## Énoncé 1
Relevez toutes les personnes nommées dans le texte d'étude.
## Énoncé 2
Répondez brièvement aux questions suivantes à partir du texte d'étude.
(a) En quelle année le terme « technocritique » a-t-il été forgé ?
(b) Dans quel message trouve-t-on, en français, la trace du terme « techno-discernement » ?
(c) À quelle décennie remonte le concept de low-tech ?

Le terme « technocritique » sera forgé en 1975 par l’ingénieur et philosophe français Jean-Pierre Dupuy. Le néologisme technocritique définit un courant de pensée axé sur la critique du concept du « progrès technique », considéré comme une idéologie qui serait née au XVIIIe siècle durant la Révolution industrielle et qui, depuis la Seconde Guerre mondiale, s’ancre dans les consciences, principalement sous les effets de l’automatisation (la mécanisation ou le machinisme) et de l’informatisation [16].

Techno-discernement

Le terme de techno-discernement est arrivé récemment. En français, on trouve sa trace dans un tweet de 2009 d’Amélia Matar. Ça sera la seule occurrence de ce terme cette année là sur le web.

On parle de « techno-discernement », c’est-à-dire le fait de faire appel aux technologies quand on en a vraiment besoin.

On peut avoir une attitude / mode de vie Low-Tech, sans pour autant rejeter des appareils sophistiqués nécessaires à la santé par exemple.

Les « définitions » données ici restent des contours, car les approches multiples et personnelles peuvent, évidemment, en élargir les interprétations. En effet, outre la considération technique propre, l’environnement (écologique et social) de ce qu’implique la technique est majeur dans les fondations de la pensée technocritique.

Low-Tech

La (ou les) low-tech n’est pas une démarche technophobe, mais technocritique. Autrement dit, même si elle s’oppose à l’obsession de la high-tech, celle-ci s’accorde du principe de techno-discernement, la low-tech peut donc être complémentaire à la high-tech dite utile [17].

Le concept de low-tech remonte aux années 1970, où il apparaît sous la plume de Ernst Friedrich Schumacher [18].

Le terme Low-tech est une vision du monde. On pense certes au terme « low-tech » construit comme étant l’opposé de « high-tech », mais c’est aussi la continuité de la pensée techno-critique.

Cela peut prendre en compte de nombreuses éléments comme la finitude des ressources, des problématiques environnementales diverses, les conditions de travail et autres aspects sociaux, la réappropriation des outils et de techniques de travail, la simplicité (à produire, réparer, démonter, traiter en déchet futur..), l’utilisation de ressources locales, le zéro-déchet, la place des citoyens et des humains ou des animaux, le partage…

À noter aussi que des nombreuses productions low-tech sont en licences libres, en opposition à la propriété intellectuelle qui empêche le partage.

## Données fournies
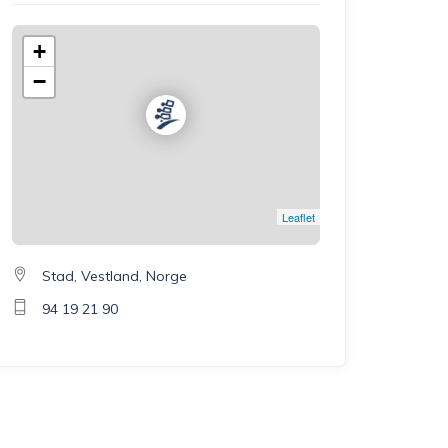
+
−
Leaflet
Stad, Vestland, Norge
94 19 21 90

## Réponse 1
Jean-Pierre Dupuy, Amélia Matar, Ernst Friedrich Schumacher

## Réponse 2
(a) En 1975.
(b) Dans un tweet de 2009 d'Amélia Matar.
(c) Aux années 1970.